Previous studies have been reported that SSP extracted from marine algae shows potential anti-viral activity against human immunodeficiency virus (HIV), herpes simplex virus (HSV) and cytomegalovirus (CMV) [25]. Similarly, SSP extracted from Nothogeniu fastigiata also showed potent anti-viral activity against HIV, HCMV, HSV, and influenza virus [9]. The reports on marine-sulfated polysaccharide (MSP) extracted from the green macroalga Ulva armoricana have anti-bacterial activity against 42 bacterial strains including both gram-positive and gram-negative bacteria [3]. Further, anti-bacterial efficacy of fucoidan isolated from Sargassum wightii against the shrimp pathogen Vibrio parahaemolyticus and seven selected human bacterial pathogens were also reported [15], thus implying the capabilities of marine sulfated polysaccharides as a potential anti-microbial agent, particularly seaweed sulfated polysaccharides like carrageenans against Salmonella typhi infections. Thus, further in vitro and in vivo studies can be looked upon to take these bioactive SSPs to the next level of application in the crisis of XDR microbial diseases.

5 Conclusions

The frequent usage of classical antimicrobials has begun the increasing emergence of various drug-resistant pathogenic bacterial strains like MDR Salmonella typhi. In this context, the computational approaches for virtual screening of the natural sulfated polysaccharides of marine algae retrieved from the PubChem database were docked with the outer membrane protein F of Salmonella typhi to investigate the ability of the compounds to block the entry of the bacteria by preventing the attachment into the host.

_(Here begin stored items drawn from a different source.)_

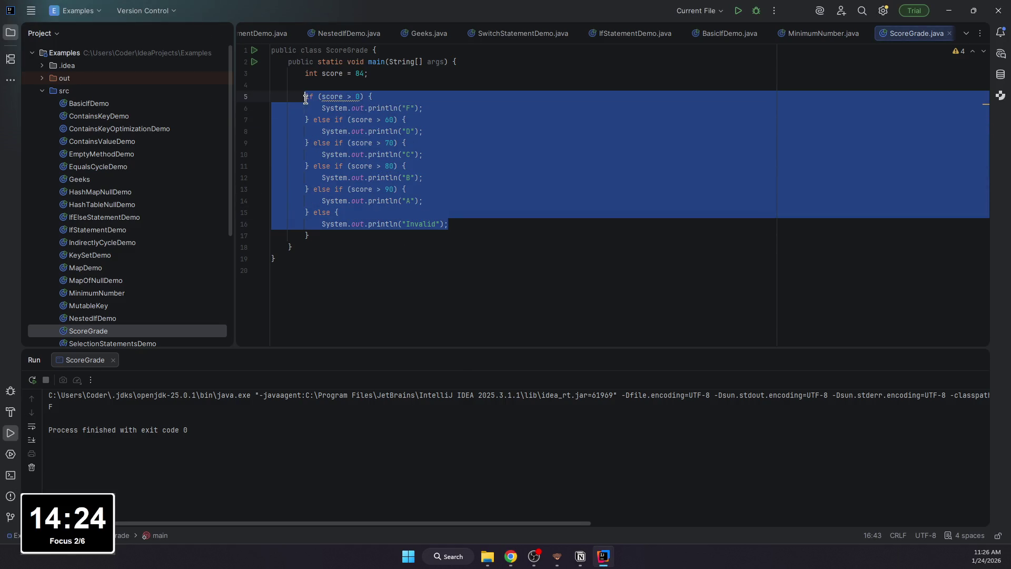
{"action": "key", "text": "BackSpace"}
{"action": "key", "text": "Down"}
{"action": "key", "text": "Tab"}
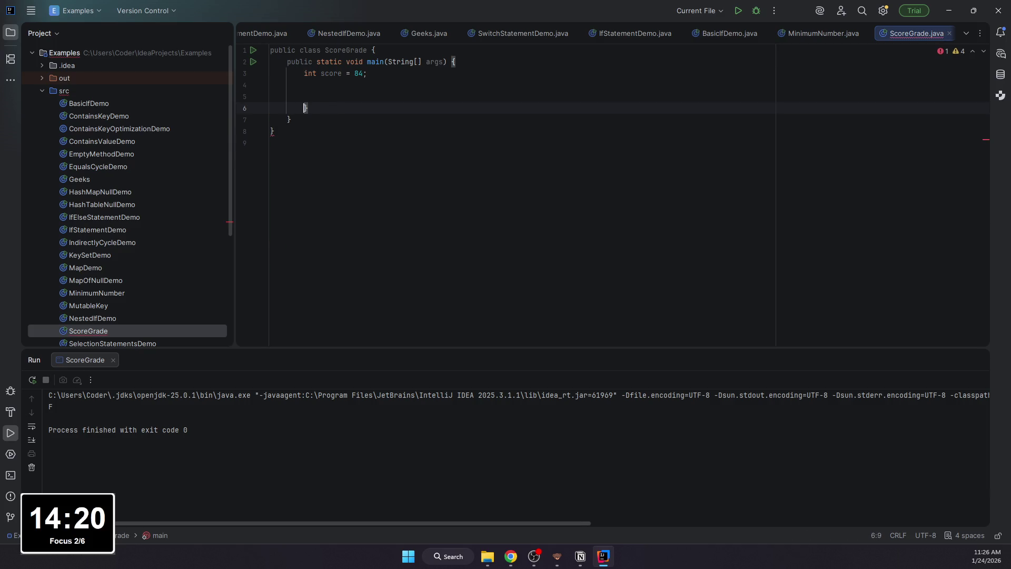
{"action": "key", "text": "Down"}
{"action": "key", "text": "BackSpace"}
{"action": "key", "text": "BackSpace"}
{"action": "key", "text": "Up"}
{"action": "key", "text": "Up"}
{"action": "key", "text": "Return"}
{"action": "key", "text": "Return"}
{"action": "key", "text": "Up"}
{"action": "type", "text": "if (score"}
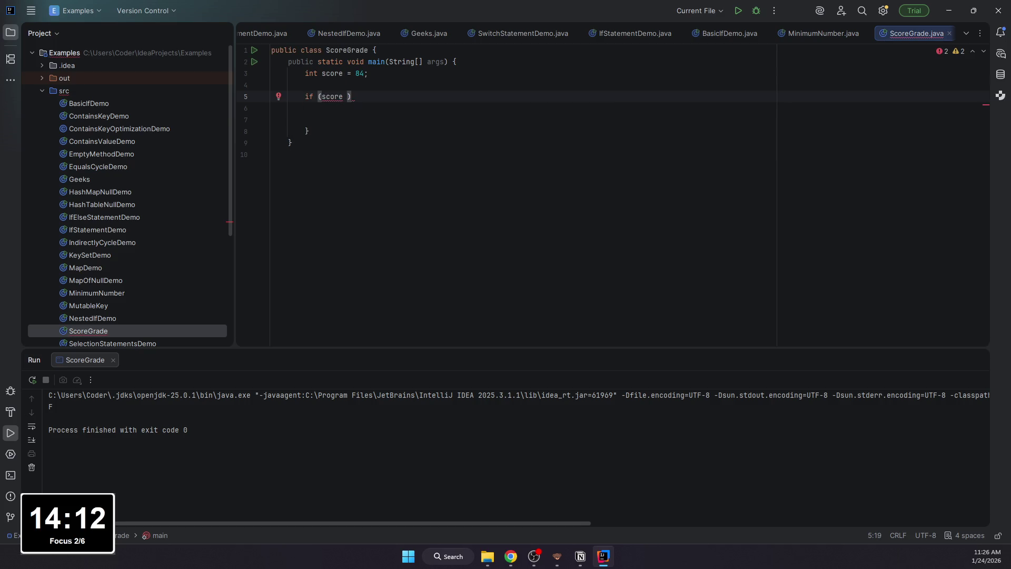
{"action": "type", "text": " < 0"}
Step: Write if (score < 0 || score > 100) printing "Invalid"
{"action": "key", "text": "Right"}
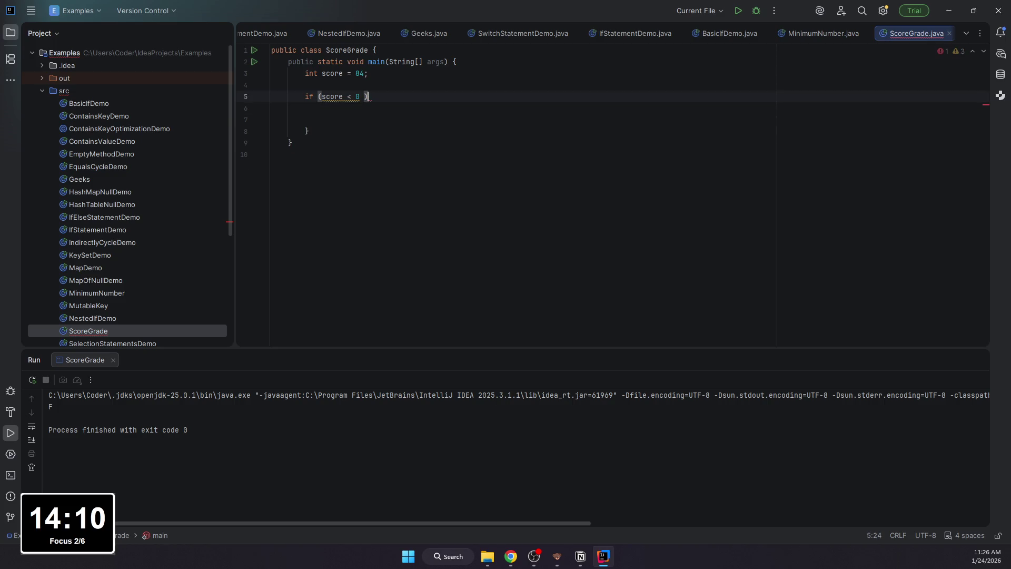
{"action": "type", "text": "|"}
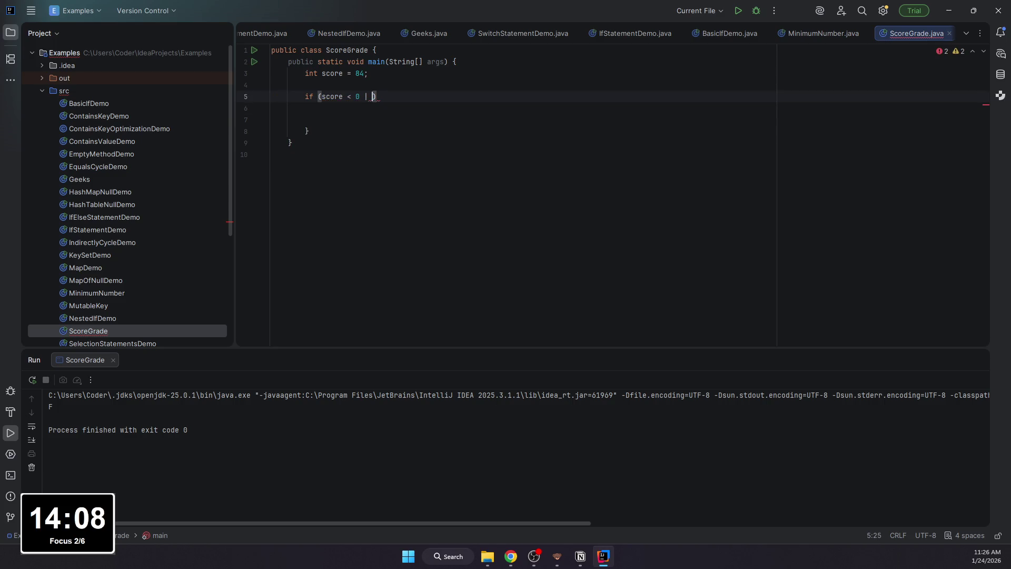
{"action": "key", "text": "BackSpace"}
{"action": "type", "text": "| score > 100) {"}
{"action": "key", "text": "Return"}
{"action": "type", "text": "System.ou"}
{"action": "key", "text": "BackSpace"}
{"action": "key", "text": "BackSpace"}
{"action": "key", "text": "BackSpace"}
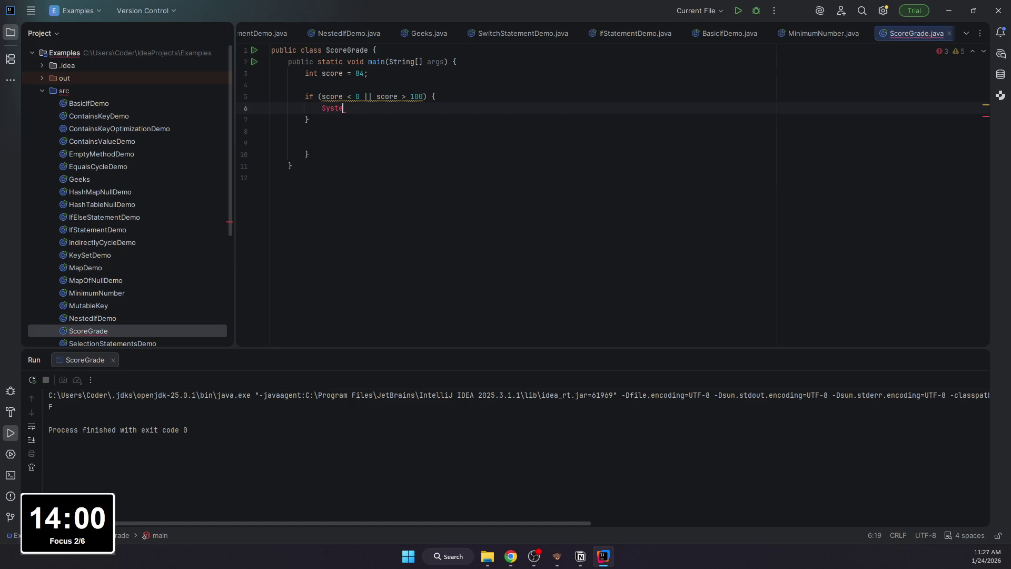
{"action": "type", "text": "m.out.println"}
{"action": "key", "text": "Return"}
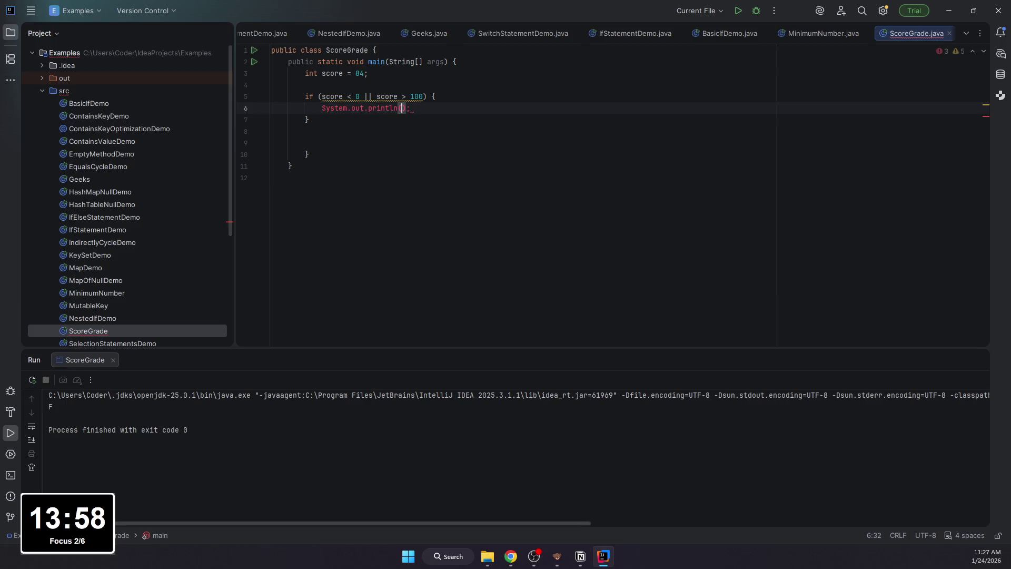
{"action": "type", "text": "\"Invalid"}
{"action": "key", "text": "Down"}
{"action": "key", "text": "End"}
{"action": "type", "text": "else if (score"}
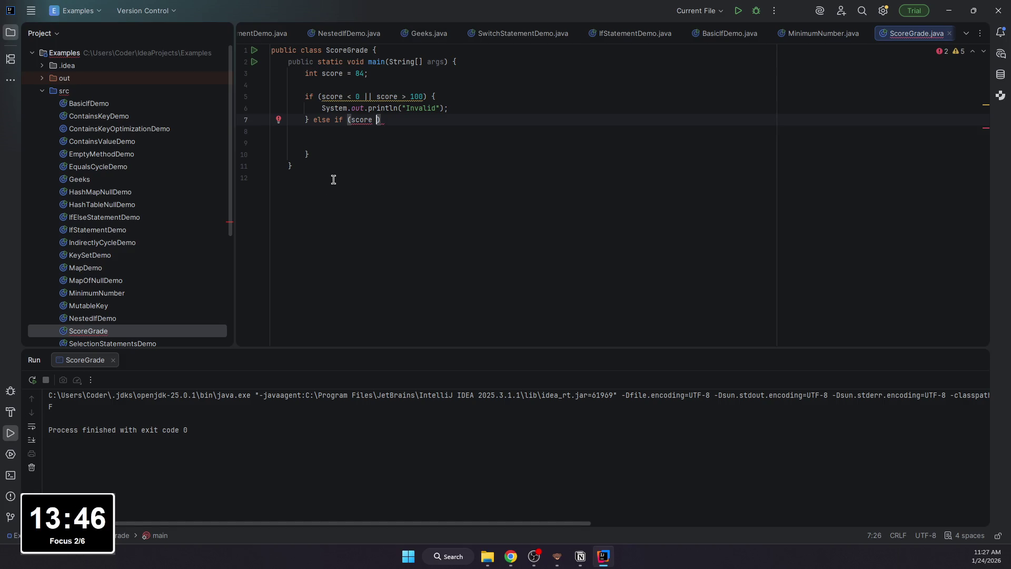
{"action": "type", "text": "> 0 || score "}
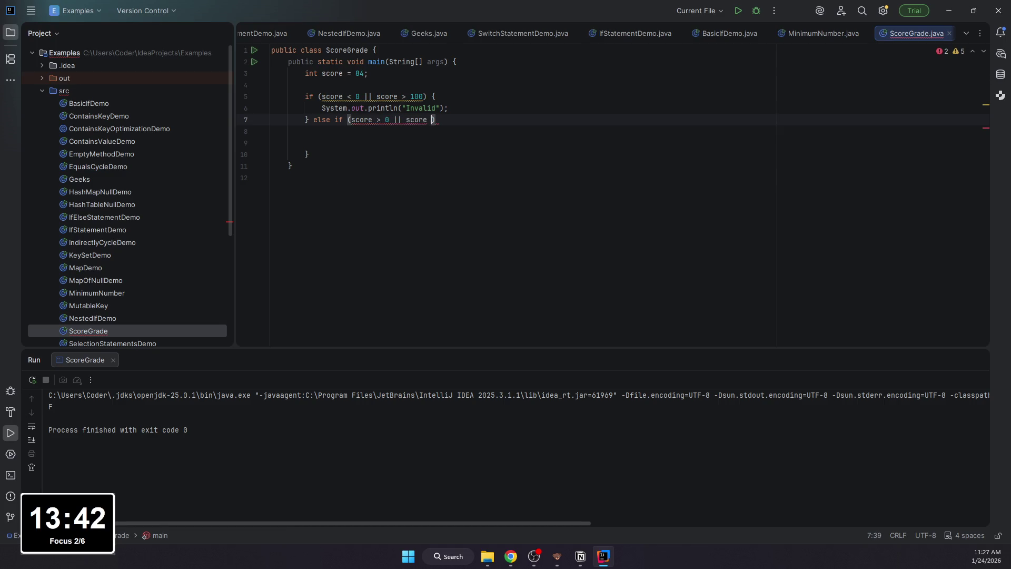
{"action": "type", "text": ">"}
Step: Add the else-if (score >= 90) branch printing "A", replacing a faulty first attempt
{"action": "key", "text": "BackSpace"}
{"action": "key", "text": "BackSpace"}
{"action": "key", "text": "BackSpace"}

The docking results attained strongly suggest that the SSP had shown a better interaction with S. typhi OmpF equivalent to commercial leading drugs used for typhoid. Furthermore, among the SSP compounds, Carrageenan/MIV-150 showed the best binding affinity with H-bond interactions with drug-likeness properties. In addition, Carrageenan/MIV-150, β-carrageenan, and fucoidan compounds passed the ADMET criteria and highly progressed in all parameters. Hence, indicating the potentials of marine sulfated polysaccharides as a possible anti-microbial agent, particularly SSP-like carrageenans against Salmonella typhi infections. Therefore, based on the mechanism of interaction of these ligands with the OmpF target, it needs to be further evaluated by conducting in vitro studies to confirm their anti-microbial activity against the bacteria. These compounds would be the suitable drug candidates for the treatment of MDR S. typhi. Hence, these natural SSPs can be looked upon to the next level of application in the crisis of XDR microbial diseases.